Los alumnos, los profesores y el informe PISA de 2025.

He sido profesor universitario de física durante 50 años. La evolución del alumnado es fácil de señalar. Hace 50 años los alumnos eran por lo general disciplinados, respetuosos e hincaban los codos. En los institutos y colegios habían aprendido a estudiar, y sus estudios abarcaban el doble de posibles conocimientos que en 2020. 

Las herramientas de aprendizaje no tienen nada que ver con éste. Se pueden utilizar ábacos, reglas de cálculo, tablas de logaritmos, calculadoras, ordenadores y tabletas, o móviles. Son herramientas. La existencia de herramientas, desde el comienzo de los tiempos, no ha sido obstáculo para la obtención de conocimiento. 

Son los profesores los únicos responsables. Los cambios sociales no pueden ser chivos expiatorios, ni siquiera los directores de los centros. La responsabilidad de educar a los alumnos es siempre de los profesores. Hay una variable que si ha cambiado: La presencia de alumnos en las aulas que rechazan el estudio y deberían estar aprendiendo un oficio, en el cual probablemente acaben ganando más dinero que tras años de sufrimiento inútil, pero eso no cambia el hecho de que para los alumnos que quieren aprender el responsable es el profesor. 

Si no se exigen resultados, los alumnos dejan de trabajar. Hay un ejemplo básico. En los últimos años de mi tarea docente, en los primeros días de clase, los alumnos me preguntaban 

“¿Cómo serán los exámenes?”

“Consistirán en 4 problemas a resolver, sin preguntas de teoría”.

“Y, los problemas ¿serán algunos de los explicados en clase?”

“¡ NO ! Los alumnos tienen que desarrollar su capacidad de iniciativa aplicando lo que han aprendido a problemas nuevos”

Esto causaba originalmente bastante preocupación, pero los alumnos se adaptaban en un par de semanas y se ponían a trabajar. 

El profesor puede forzar, mediante diversas herramientas, a que los alumnos vayan incrementando su capacidad de trabajo conforme pasan las semanas, presentando sus ejercicios resueltos, y acudiendo con sus dudas a las tutorías, que deben ser públicas para estimular a otros alumnos que aún no se han subido al carro de la disciplina de trabajo.
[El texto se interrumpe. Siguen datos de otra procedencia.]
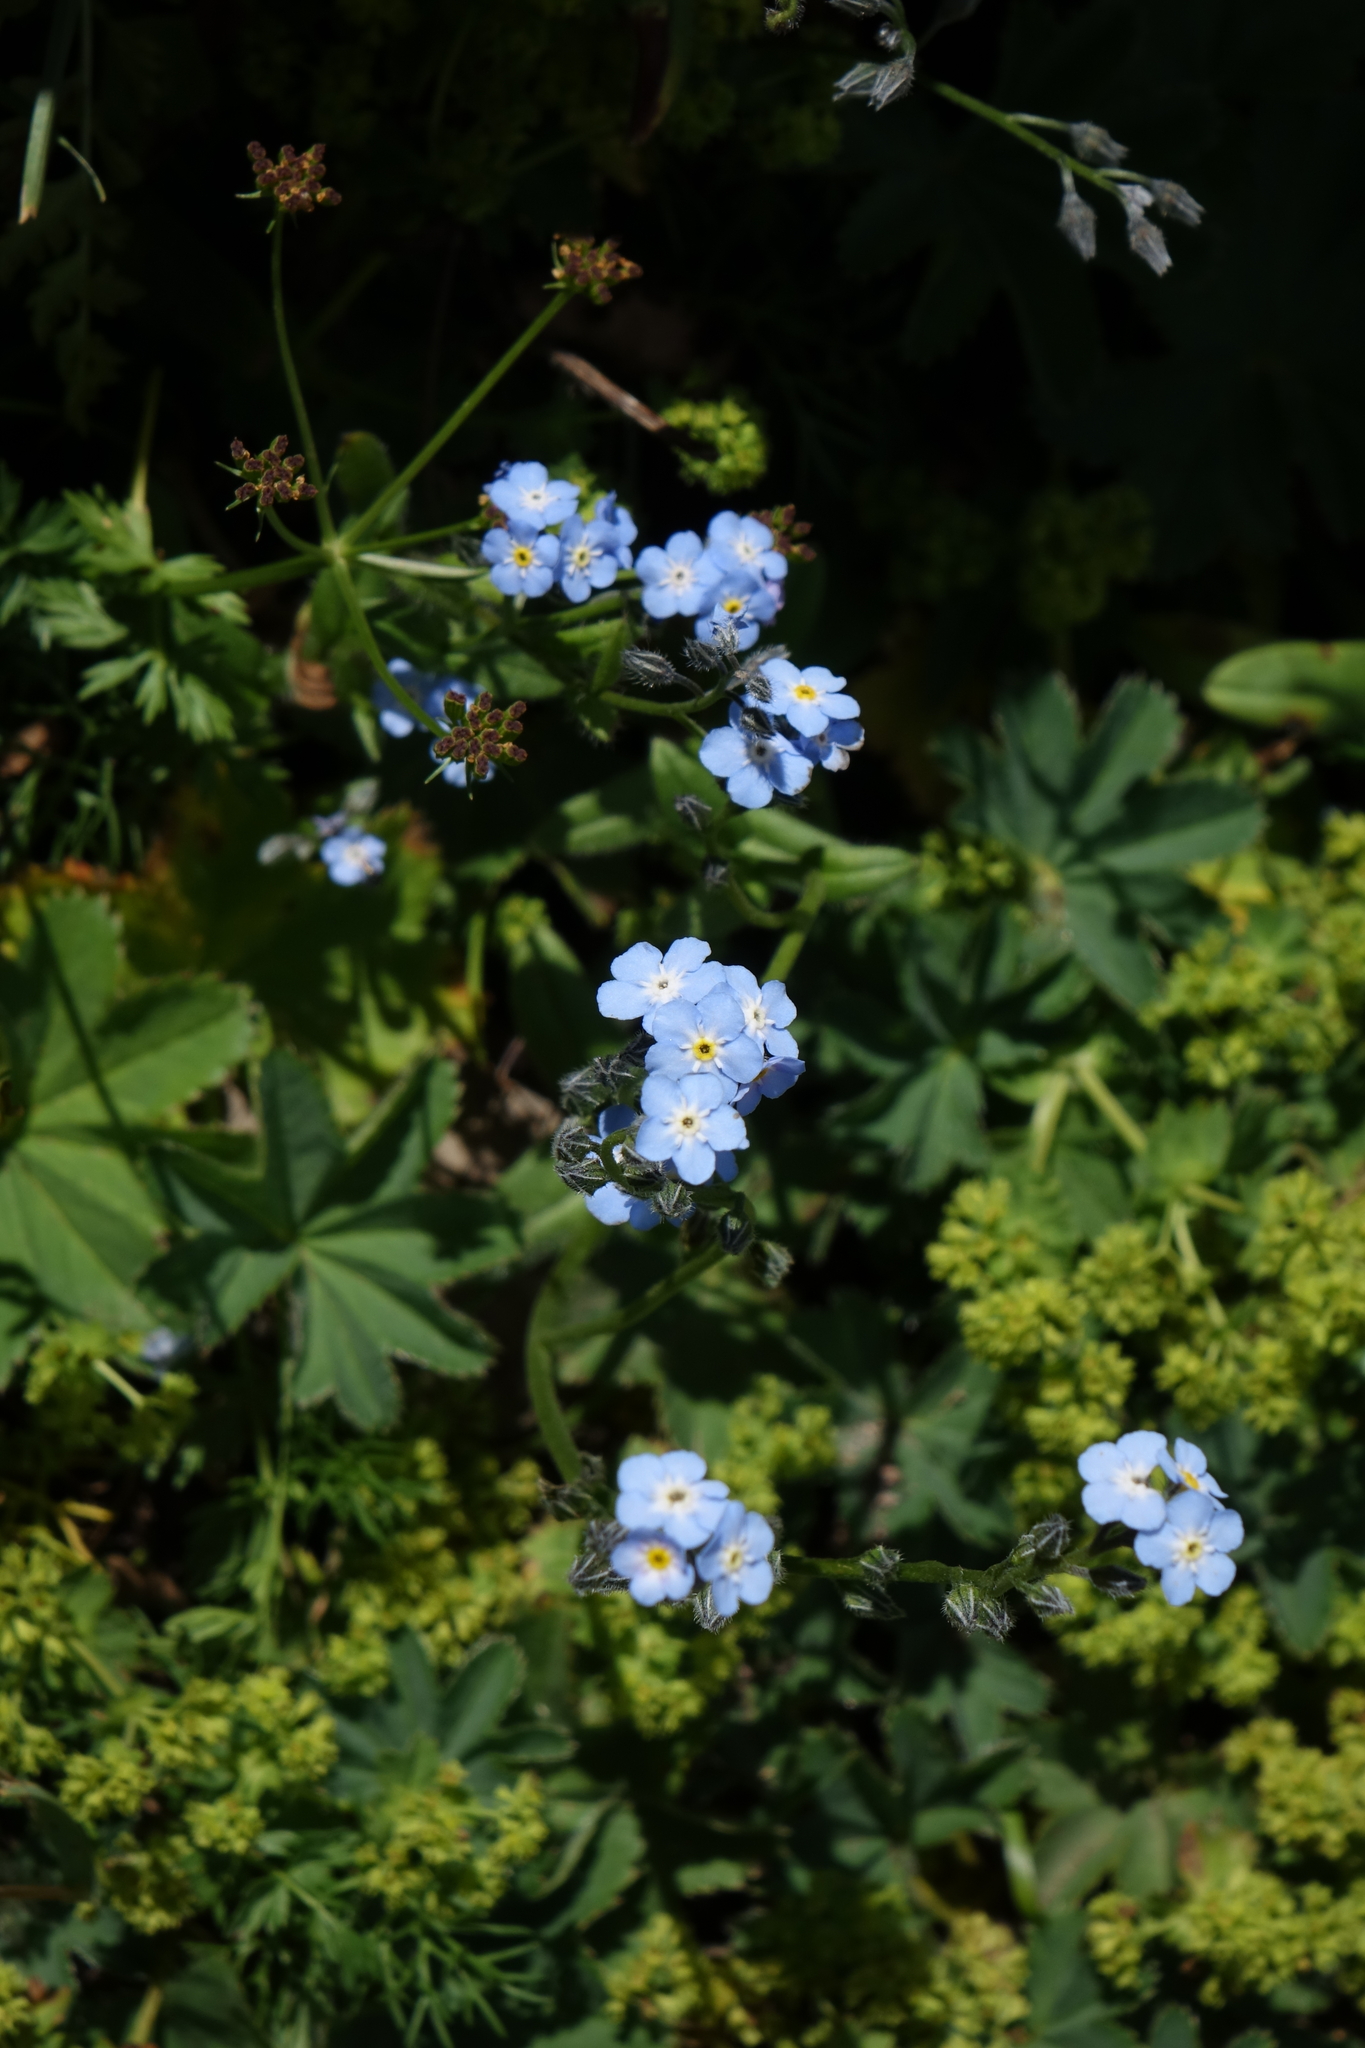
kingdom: Plantae
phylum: Tracheophyta
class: Magnoliopsida
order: Boraginales
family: Boraginaceae
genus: Myosotis
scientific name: Myosotis alpestris
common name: Alpine forget-me-not
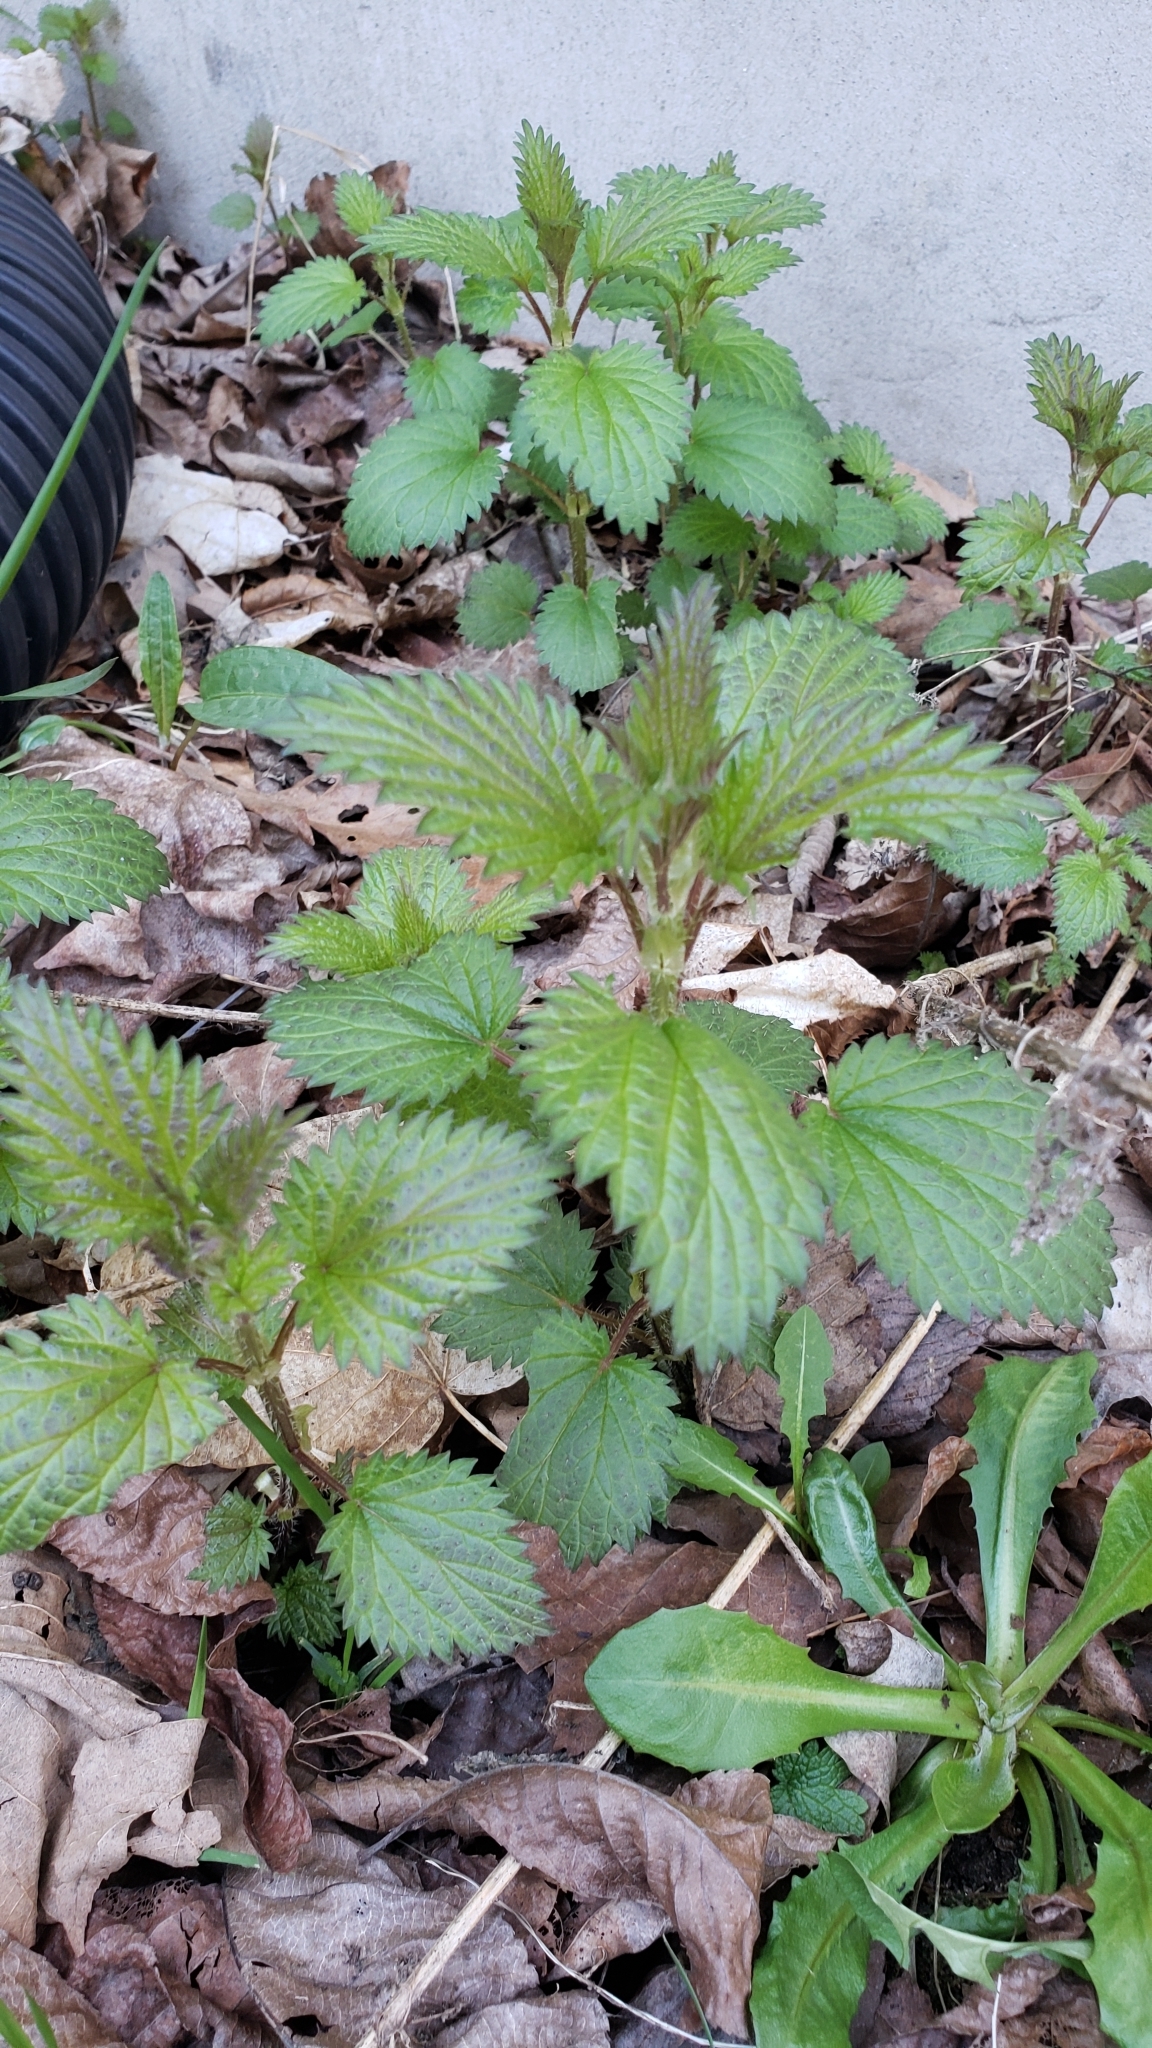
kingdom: Plantae
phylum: Tracheophyta
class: Magnoliopsida
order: Rosales
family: Urticaceae
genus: Urtica
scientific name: Urtica dioica
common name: Common nettle
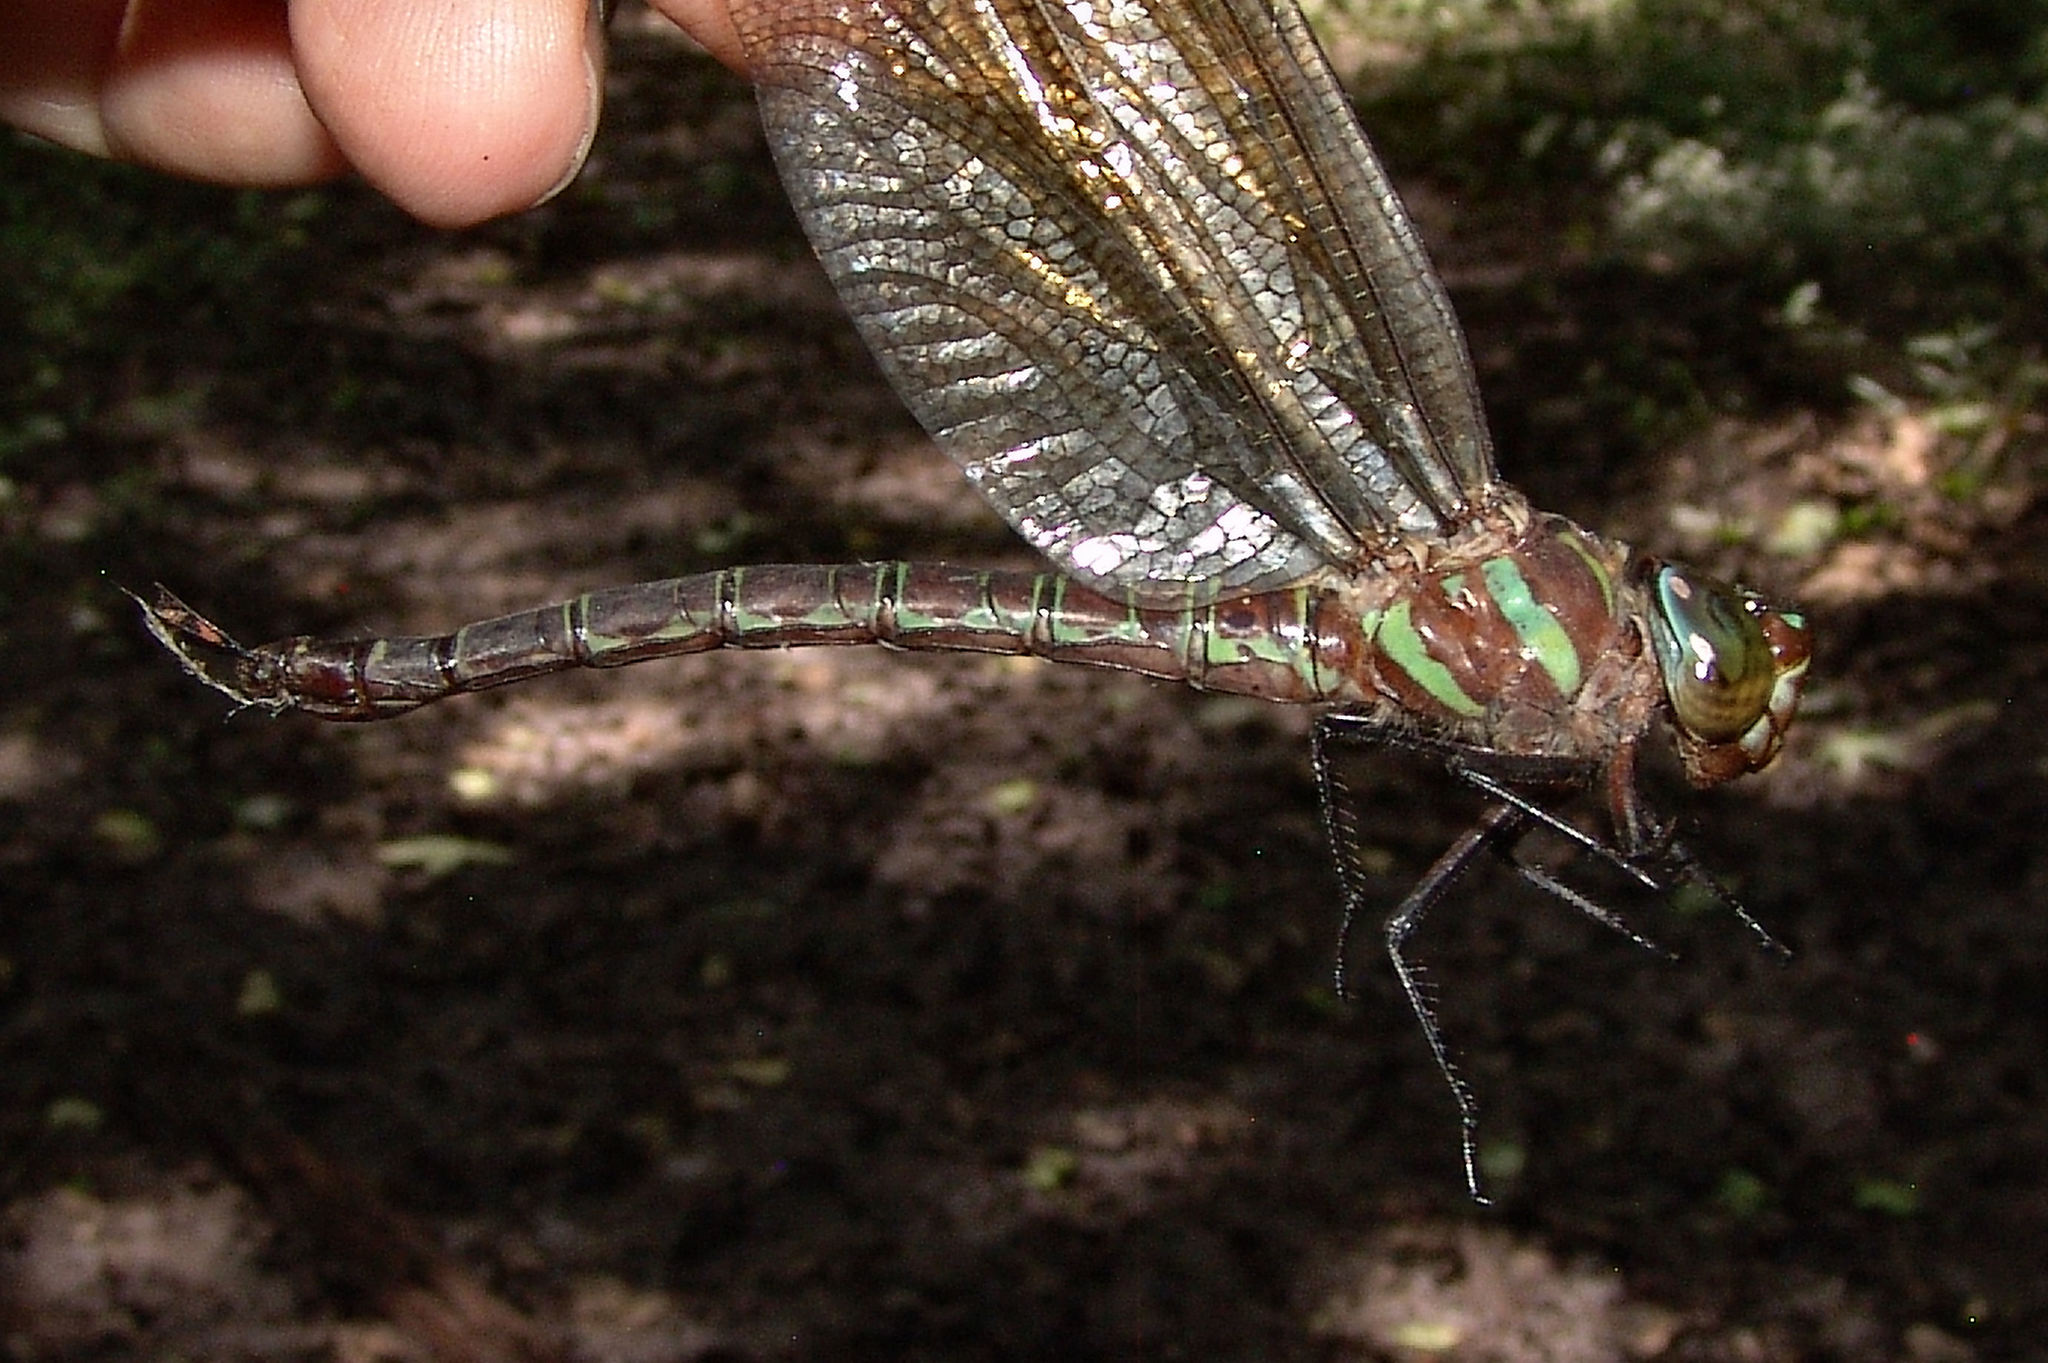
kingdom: Animalia
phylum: Arthropoda
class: Insecta
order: Odonata
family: Aeshnidae
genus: Epiaeschna
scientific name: Epiaeschna heros
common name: Swamp darner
En las clases de primero los alumnos cogen pronto el ritmo, y en tres meses ya se han convertido, al menos la mitad de la clase, en lo que debe ser un estudiante.

Los ejercicios propuestos para tutorías son como novelas de misterio: Los estudiantes aprenden pronto a buscar las claves y resolver los problemas. Y al ser públicas las tutorías y la exposición de problemas resueltos, la vergüenza ajena hace bien su labor y pronto empiezan a tratar de superarse unos a otros.

En cuanto a las excusas más comunes: los directores de los centros, los inspectores, los vicerrectores de alumnos, es fácil dejarlos de lado, un buen profesor tiene siempre herramientas para llevar sus clases por donde cree que es más conveniente y convencer a personas que acabo de mencionar. En cuanto a la casi obligación de pasar de curso a los suspensos en los exámenes, es indiferente, pues la asignatura suspendida debe volver siempre a ser revaluada y mientras no se apruebe, el estudiante tendrá que presentarse al examen. 

Quizás hoy la labor del profesor es algo más difícil que hace 50 años, quizás los padres han perdido algo de la capacidad de mando en las familias, pero que sea más difícil no quiere decir que sea imposible, la mayor dificultad forma parte de la labor docente, es parte del trabajo que el profesor ha elegido como su tarea vital. 

El fracaso relativo a otros países en las pruebas PISA puede corregirse por parte de los profesores si estos se enfrentan al problema como los alumnos a los problemas propuestos: cómo un auténtico desafío.

Ahora, si el profesor, al reconocer que la tarea es dura, y no va a encontrar ayuda de sus jefes, tira la toalla, entonces sí, los alumnos se convierten en críos juguetones y dejan de adquirir los conocimientos que necesitan para sus vidas futuras.